[[ Data to use, beginning ]]

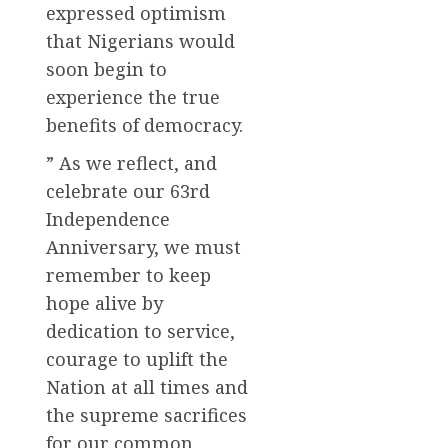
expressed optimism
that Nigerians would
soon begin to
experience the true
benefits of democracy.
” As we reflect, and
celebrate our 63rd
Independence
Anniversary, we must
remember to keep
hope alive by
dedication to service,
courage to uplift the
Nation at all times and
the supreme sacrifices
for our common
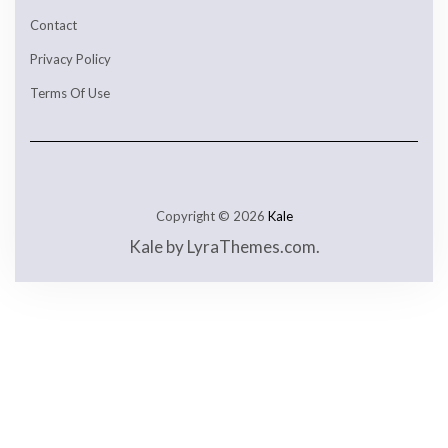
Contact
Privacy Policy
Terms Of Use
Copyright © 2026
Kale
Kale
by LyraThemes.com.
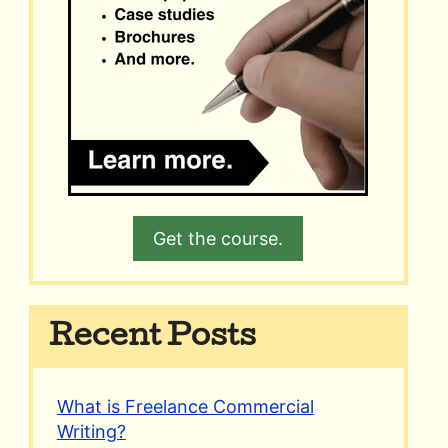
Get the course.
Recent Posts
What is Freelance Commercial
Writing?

[[ Data to use, end ]]
[[ Data to use, beginning ]]

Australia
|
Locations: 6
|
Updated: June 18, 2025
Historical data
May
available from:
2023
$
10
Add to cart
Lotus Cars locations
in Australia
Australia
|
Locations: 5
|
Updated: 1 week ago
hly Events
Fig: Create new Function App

[[ Data to use, end ]]
[[ Data to use, beginning ]]

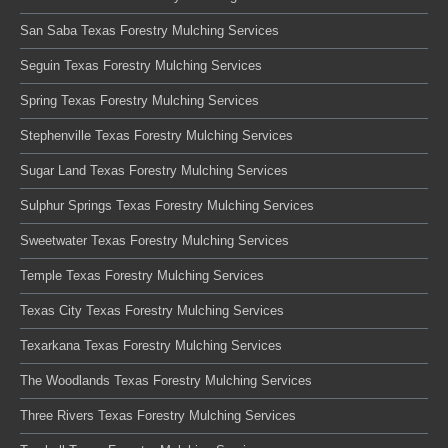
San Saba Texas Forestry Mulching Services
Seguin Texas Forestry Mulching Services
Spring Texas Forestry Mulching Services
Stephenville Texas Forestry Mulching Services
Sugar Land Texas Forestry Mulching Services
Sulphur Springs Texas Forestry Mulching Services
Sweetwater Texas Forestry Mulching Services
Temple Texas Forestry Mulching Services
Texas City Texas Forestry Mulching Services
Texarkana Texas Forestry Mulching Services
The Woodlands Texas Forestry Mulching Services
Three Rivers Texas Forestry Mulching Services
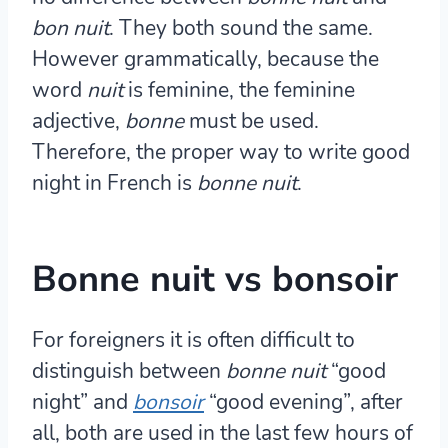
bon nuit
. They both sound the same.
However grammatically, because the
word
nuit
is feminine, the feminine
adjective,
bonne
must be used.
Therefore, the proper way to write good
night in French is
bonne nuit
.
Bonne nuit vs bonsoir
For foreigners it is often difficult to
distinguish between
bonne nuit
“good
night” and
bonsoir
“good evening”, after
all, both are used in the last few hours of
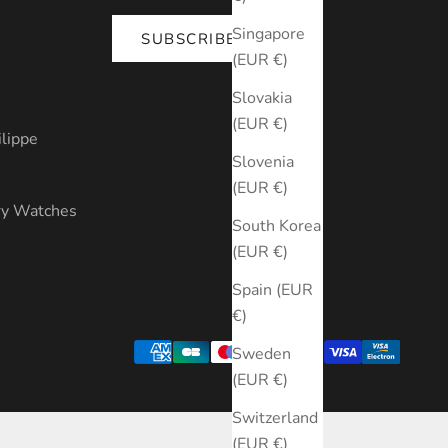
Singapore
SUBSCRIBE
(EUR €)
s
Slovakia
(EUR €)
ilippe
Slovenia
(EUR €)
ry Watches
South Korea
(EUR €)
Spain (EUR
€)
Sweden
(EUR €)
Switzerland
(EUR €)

[[ Data to use, end ]]

■ Exercise: Find how many lines in the material above contain "used", and answer with that number only.

■ Output for this exercise: 2